*** EXTRACTED INFORMATION ***

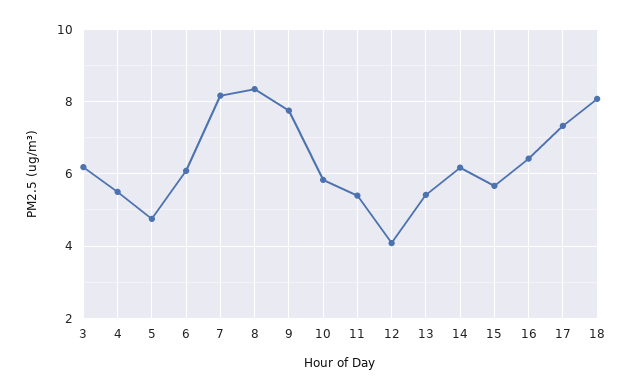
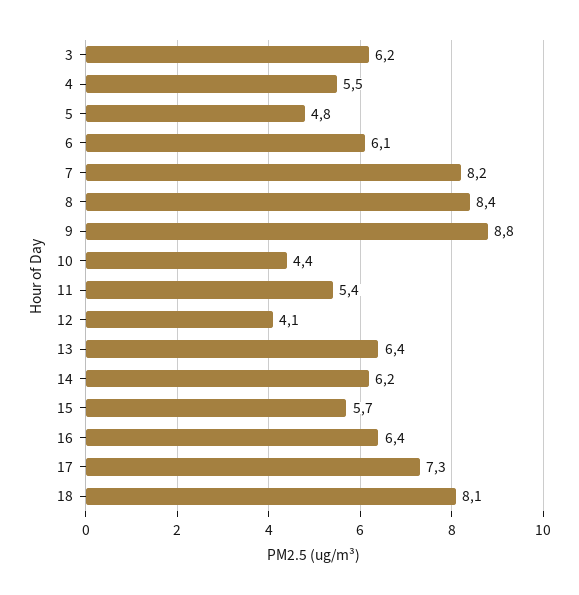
  {
    "3": 6.2,
    "4": 5.5,
    "5": 4.8,
    "6": 6.1,
    "7": 8.2,
    "8": 8.4,
-   "9": 7.8,
+   "9": 8.8,
-   "10": 5.8,
+   "10": 4.4,
    "11": 5.4,
    "12": 4.1,
-   "13": 5.4,
+   "13": 6.4,
    "14": 6.2,
    "15": 5.7,
    "16": 6.4,
    "17": 7.3,
    "18": 8.1
  }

*** End of EXTRACTED INFORMATION ***

WHAT YOU HAVE TO DO >>
After removing each picture, print the entries above exactly as they were.

SOLUTION TO THIS TASK >>
  {
    "3": 6.2,
    "4": 5.5,
    "5": 4.8,
    "6": 6.1,
    "7": 8.2,
    "8": 8.4,
-   "9": 7.8,
+   "9": 8.8,
-   "10": 5.8,
+   "10": 4.4,
    "11": 5.4,
    "12": 4.1,
-   "13": 5.4,
+   "13": 6.4,
    "14": 6.2,
    "15": 5.7,
    "16": 6.4,
    "17": 7.3,
    "18": 8.1
  }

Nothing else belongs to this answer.